Briefly explain the principle of a capacitor. Derive an expression for the capacitance of a parallel plate capacitor, whose plates are separated by a dielectric medium

Answer 1

$$\large \textbf{(a) Principle of capacitor}$$ -

Whenever two neutral conductors are placed nearby, and a potential difference is applied to them, then equal and opposite charges are induced on them.

Therefore, due to these charges, Energy is stored in the form of Electric Field in the gap between them.

A capacitor is device used to store Energy.

The charge appearing on the conductors is directly proportional to the Potential difference applied to them. i.e.

$$Q\propto V$$

$$\Rightarrow\ \ Q = CV$$

Where C is the constant of proportionality, called capacitance of the system, it depends on physical dimensions of the conductors.

$$\large \textbf{(b) Derivation of Capacitance}$$

$$\textbf{Step 1: Electric field inside capacitor}$$

Let, $$\sigma = \cfrac QA$$ be the charge per unit area of both the plates.

The gap($$d$$) between plates is generally very small as compared to the Area($$A$$) of the plates.

So for calculating Electric Field inside, the plates can be assumed to be infinite.

So,

$$E_1=\dfrac{\sigma}{2\epsilon_0}$$ (Rightwards)

$$E_2=\dfrac{\sigma}{2\epsilon_0}$$ (Rightwards)

Therefore, Net Electric field in the air gap $$E_0=E_1+E_2=\dfrac{\sigma}{\epsilon_0}$$

Now, when a dielectric of dielectric constant $$K$$ is present between the plates.
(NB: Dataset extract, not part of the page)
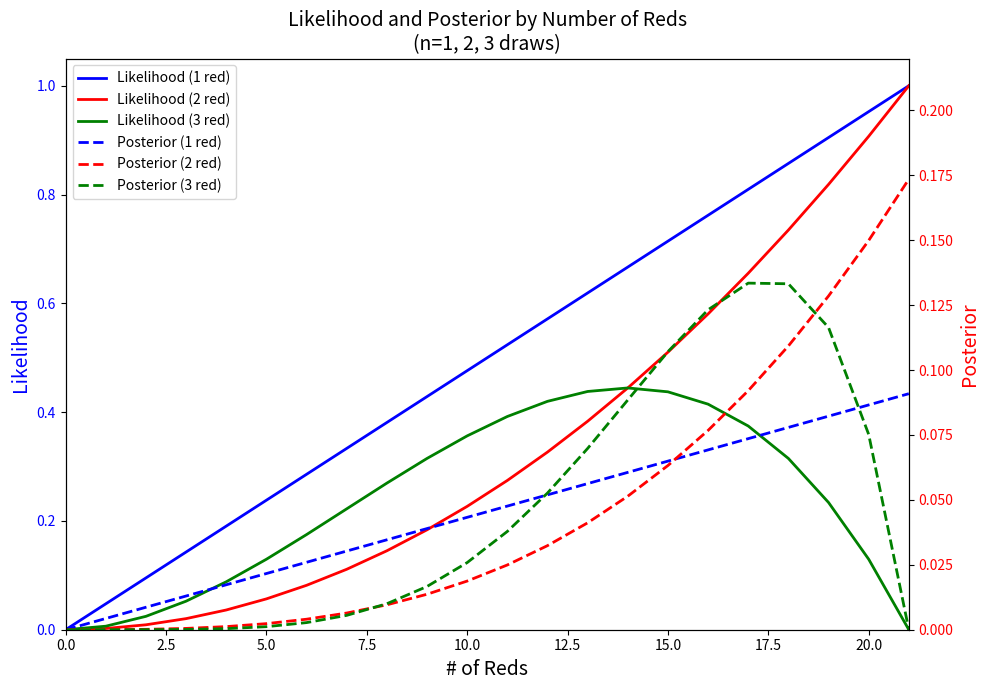

What is the average value of the Likelihood (3 red) series?

0.2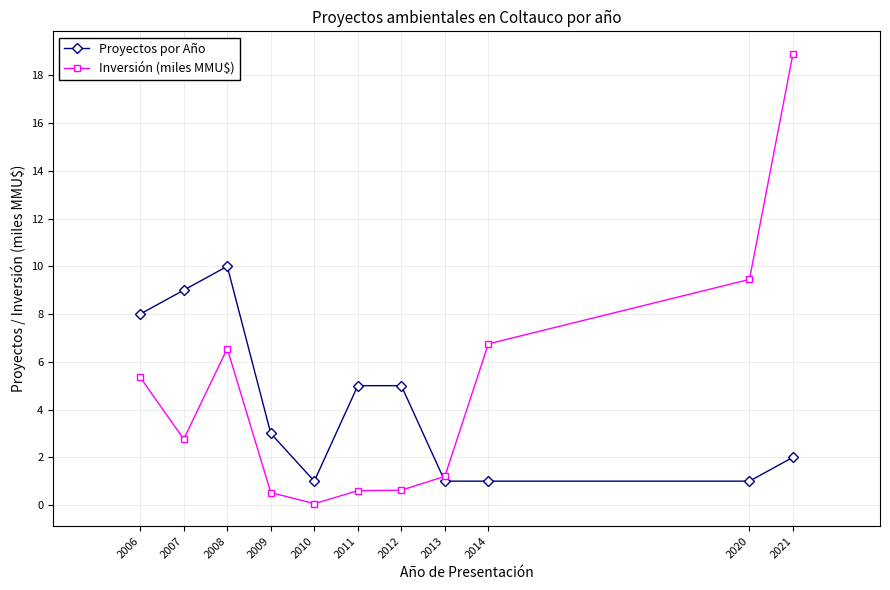

Where is Inversión (miles MMU$) nearest to the value 9?

2020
So, Net electric field $$E_{net}=\cfrac {E_0}{K}=\dfrac{\sigma}{K\epsilon_0}$$

$$\textbf{Step 2: Potential diffrence between plates}$$

P.D. between plates (1) and (2)

$$V_{12}=E_{net}\times d=\dfrac{\sigma}{K\epsilon_0}\times d$$

However, $$\sigma =\dfrac{Q}{A}$$

So, $$V_{12}=\dfrac{Qd}{KA\epsilon_0}$$ $$....(1)$$

$$\textbf{Step 3: Capacitance of capacitor}$$

$$C=\dfrac{Q}{V}=\dfrac{Q}{Qd/KA\epsilon_0}=\dfrac{KA\epsilon_0}{d}$$ (from equation $$1$$)